Emerging Artists Spur Highest Demand
Among the works with the most competitive bidding were by artists like Emily Mae Smith, Loie Hollowell and Salman Toor. These cutting-edge artists have each seen their prices escalate at auction houses. Women artists and artists of color— groups that have long been under-presented in evening sale offerings∏—are a focal point of interest among buyers and specialists. Known for her paintings of anthropomorphic brooms that riff on art historical references, Emily Mae Smith had two works among the most dynamic lots of the evening sales. Broom Life (2014), which depicts Smith’s animated broom lounging on top of a melting ice cube, achieved an exceptionally high hammer ratio of 25. Among the other artists with the highest hammer ratios in the evening sales were Matthew Wong, Joel Mesler and Jadé Fadojutimi.

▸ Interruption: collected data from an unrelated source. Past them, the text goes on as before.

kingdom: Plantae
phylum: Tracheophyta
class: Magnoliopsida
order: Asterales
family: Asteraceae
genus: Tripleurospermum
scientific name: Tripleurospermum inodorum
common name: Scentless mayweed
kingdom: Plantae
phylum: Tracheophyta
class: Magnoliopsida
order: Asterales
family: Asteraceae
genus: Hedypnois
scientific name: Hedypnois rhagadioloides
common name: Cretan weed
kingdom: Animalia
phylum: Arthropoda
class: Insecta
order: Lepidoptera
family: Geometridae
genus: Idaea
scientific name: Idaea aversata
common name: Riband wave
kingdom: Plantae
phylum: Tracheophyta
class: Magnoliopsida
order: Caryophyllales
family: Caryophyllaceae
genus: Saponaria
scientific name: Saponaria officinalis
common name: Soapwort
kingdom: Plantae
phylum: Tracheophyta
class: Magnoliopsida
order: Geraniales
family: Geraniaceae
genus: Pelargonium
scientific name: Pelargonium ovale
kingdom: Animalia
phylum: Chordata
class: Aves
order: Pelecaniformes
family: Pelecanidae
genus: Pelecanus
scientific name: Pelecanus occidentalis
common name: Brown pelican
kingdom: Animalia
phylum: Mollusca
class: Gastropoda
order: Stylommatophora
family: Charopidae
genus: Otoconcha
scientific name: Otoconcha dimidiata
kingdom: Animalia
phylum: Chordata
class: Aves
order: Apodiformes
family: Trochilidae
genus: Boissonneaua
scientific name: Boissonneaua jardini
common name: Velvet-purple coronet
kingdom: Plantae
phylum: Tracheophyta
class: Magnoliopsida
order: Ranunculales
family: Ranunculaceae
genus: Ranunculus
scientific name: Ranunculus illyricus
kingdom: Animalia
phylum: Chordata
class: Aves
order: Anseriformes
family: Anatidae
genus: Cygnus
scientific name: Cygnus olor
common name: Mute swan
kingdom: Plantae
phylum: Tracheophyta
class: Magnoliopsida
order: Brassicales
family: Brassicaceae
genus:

In the day sales, Japanese painter Asuka Ogawa, whose starkly painted images of children debuted at Blum and Poe in a solo exhibition last Spring, saw the highest demand among bidders. Historically, Phillips has fueled prices for young artists by debuting them at auction. The house achieved new records this June for Salman Toor, Emily Mae Smith, Jadé Fadojutimi, Loie Hollowell and Ayako Rokkaku. Phillips’s collaboration with Poly Auction in Mainland China would seem to have helped drive this bidding.
On the heels of a major retrospective that opened in April at LACMA, Yoshitomo Nara’s Missing in Action (2000) fetched HKD 123.7 million ($15.9 million). A closer look at the evening lots that sold within their estimates shows two stories. On one side, there is stable demand for works long held privately by 20th century artists with deep markets and institutional presence. On the other side, works by prolific living contemporary artists like Nara and Richter— artists who have established themselves over the course of several decades and together fulfill the equal demand in Asia for abstraction and figuration—are maintaining a strong foothold with top buyers.
The chart of the day sale lot performance, below, shows George Condo’s Multicolored Portrait (2014), a fractured figurative painting inspired by Picasso’s cubist portraits, was the top selling work in the period. Elsewhere, Asian artists such as Liu Ye, Yayoi Kusama and Zao Wou Ki who have long been reliable staples in the Hong Kong sales were among the highest sellers. Unlike in New York, the day sale auctions in Hong Kong are still dominated in volume and price by Chinese modern painting like Zao and Chu Teh Chun. Sales of Chinese works of art and classical paintings are primarily led by Asian collectors.
From high sell-through rates to the rise of Basquiat and Picasso’s share in Asia’s sale, the strong results show that the region is now the key driving force for the auction industry post-pandemic. In a recent interview with Bloomberg Markets, Christie’s CEO Guillaume Cerutti said that auction houses faced an imbalance between buyers and sellers, because “there was very strong demand, but the supply was more challenging.” Yet, Cerutti said that the biggest boost seen in the second half of the year was an increase in buying and bidding coming from pan-Asian countries. Now, the Cerutti emphasized, a balance in the market between supply and demand has returned.